Where: Studios One and Two Science Gallery, Trinity College Dublin
When: 1830-2030, May 9th 2013
Admission: Free



Ruth Kerr
Ruth graduated from the National College of Art and Design with an honours degree in Fine Art in 2012. Currently her art practice is focused on bio nano imaging of dying cancer cells and the framing of this subject in the context of visual culture and fine art practice. Ruth has exhibited work in five exhibitions since graduating, and has presented on the subject of art and science in the past at the Biopolitics conference, TCD, and at the Back Loft Gallery in Dublin.


Aoife Challis
Aoife Challis is a Dublin based artist and designer currently in her third year of a BDes (Hons) in Textile Art & Artefact at the National College of Art & Design. Her most recent work is a series of video experiments which has seen application both as a projected installation piece and, by using video stills, as a printed fabric design.


Neil Smyth
Neil Smyth is a musician, composer and artist from Dublin. He holds a BA in Fine Art Media from NCAD, and has just completed the Music and Media Technologies masters programme in Trinity College, where his thesis project saw the development of a new tangible user interface for live performance and composition using granular synthesis. Neil will begin an internship with the Socio-Digital Systems group at Microsoft Research, Cambridge, in June.


Paul O’ Neill
Paul O’ Neill recently completed an MA Art in the Digital World in NCAD. His interests and research include data and file appropriation through information communications technologies as a form of remix culture and the distribution of power, knowledge and influence within digital networks.

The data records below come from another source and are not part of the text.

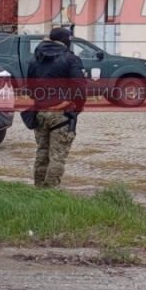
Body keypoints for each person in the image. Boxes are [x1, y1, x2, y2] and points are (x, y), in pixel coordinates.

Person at [25, 27, 88, 189]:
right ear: (65, 41)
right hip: (62, 113)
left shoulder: (35, 59)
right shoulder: (70, 59)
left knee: (42, 153)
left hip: (39, 113)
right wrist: (77, 108)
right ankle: (50, 191)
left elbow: (29, 87)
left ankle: (39, 189)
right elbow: (80, 88)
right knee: (57, 156)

Roisin McNamee and Andrew Healy
Roisin McNamee and Andrew Healy are recent graduates of NCAD’s “Art in the Digital World” Master’s program. Their separate practices encompass sculpture, installation and software art. They began the “Lost Threads” blog and collaborative research project in early 2012 as an investigation into an idea of “craft” as it relates to technology.


Robin Price [DATA's 2013 Spotlight]
Robin Price recently completed his PhD, titled ‘Metadata and Interactivity in Sonic Art’, at the Sonic Arts Research Centre. Prior to coming to Belfast Robin had gained his MPhys in Theoretical Physics from Swansea University. He has presented his work at Belfast’s Catalyst Arts, PS2 and Crescent Arts Centre galleries as well as NIME and STEIM conferences.


Kate Sheehy
My name is Kate Sheehy and i live in Sandycove Co. Dublin, where i also work in a busy cafe called Juggy’s Well. Art has been a big part of my life from an early age. I have always participated in art classes outside and inside school and now I am currently a student in my final year of studying Fine Art (Painting) at the National College of Art and Design.


Tom O’Dea
My work focuses on an attempt to expose the structures that underpin our material and psycho-social landscapes. By foregrounding the technical and tangible representations of these structures my work attempts to shed light on the motives and effects of our engagement.

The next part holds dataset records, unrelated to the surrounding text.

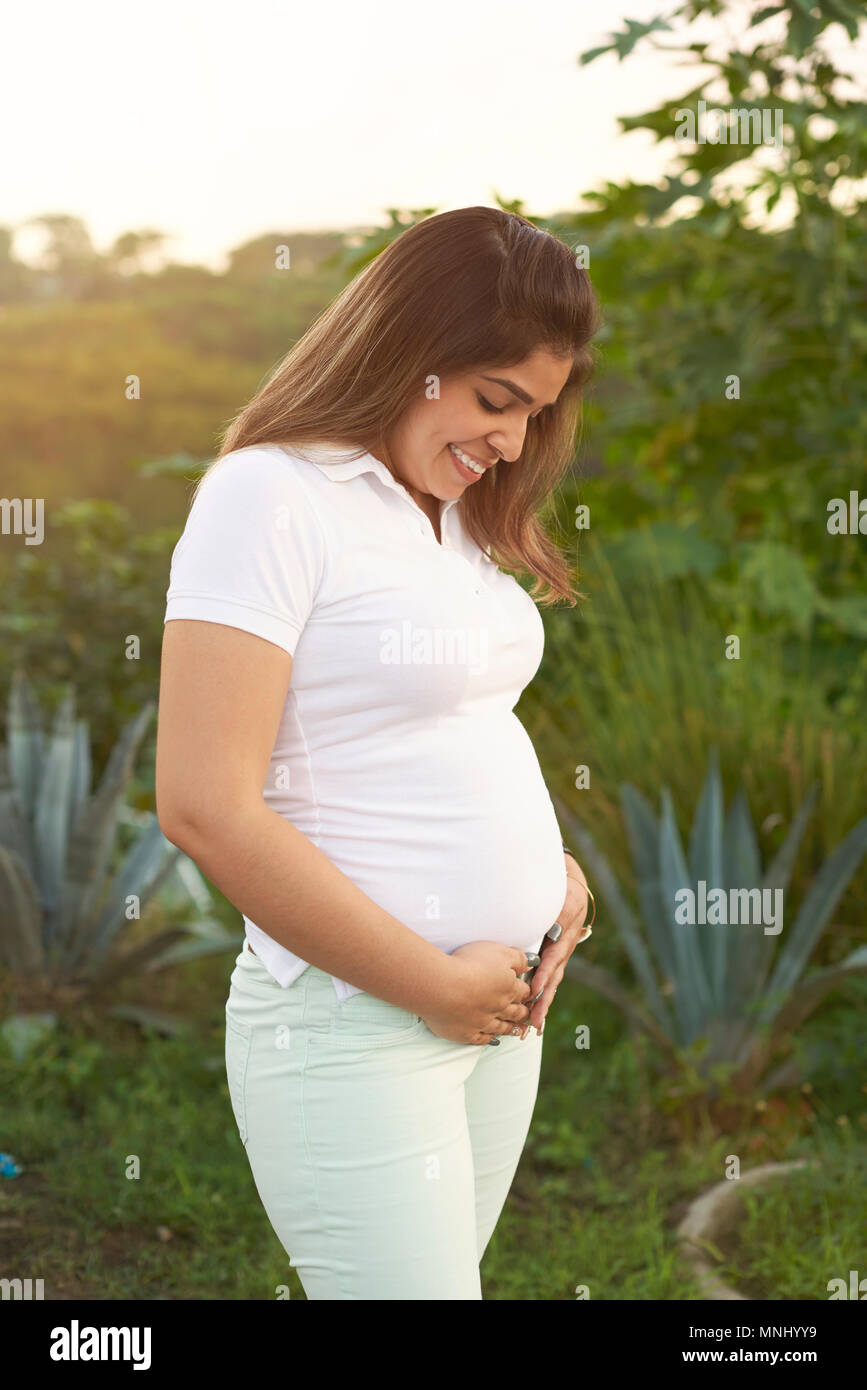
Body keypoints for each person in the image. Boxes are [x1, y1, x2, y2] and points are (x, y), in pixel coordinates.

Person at [155, 205, 600, 1299]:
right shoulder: (271, 496)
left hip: (494, 1016)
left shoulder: (450, 516)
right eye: (498, 400)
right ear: (411, 349)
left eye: (534, 413)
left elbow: (451, 721)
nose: (511, 440)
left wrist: (555, 879)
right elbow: (205, 804)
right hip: (359, 1020)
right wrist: (431, 981)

For the second time, in Spring 2013, DATA would like to take the opportunity to showcase emerging talent and provide a public platform for innovative projects happening across Art, Digital Media, Technology and Interactive Design. We are therefore extending an invitation to graduates to showcase their work at a unique DATA event.

This call is open to current students and recent graduates of courses across Fine Art, Digital Media, Interactive Media, Design, Music & Audio Technology, HCI, Ubiquitous Computing etc. from any Irish university.

A maximum of eight graduates will be given the opportunity to present their work at a showcase, to take place the 9th of May at the Science Gallery, Trinity College Dublin. Each of the selected presenters will have a ten minute slot to speak about and demonstrate their project to the public.

In collaboration with the Recyclism Hacklab, a prize will be awarded to the best project.

Prize includes: 1 Free workshop of your choice at the Recyclism Hacklab (available over a period of 12 months) + 1 mentoring session (2h session to support ongoing research, led by Benjamin Gaulon).

The selection panel consists of Nora O Murchú, Rachel O’Dwyer and Benjamin Gaulon.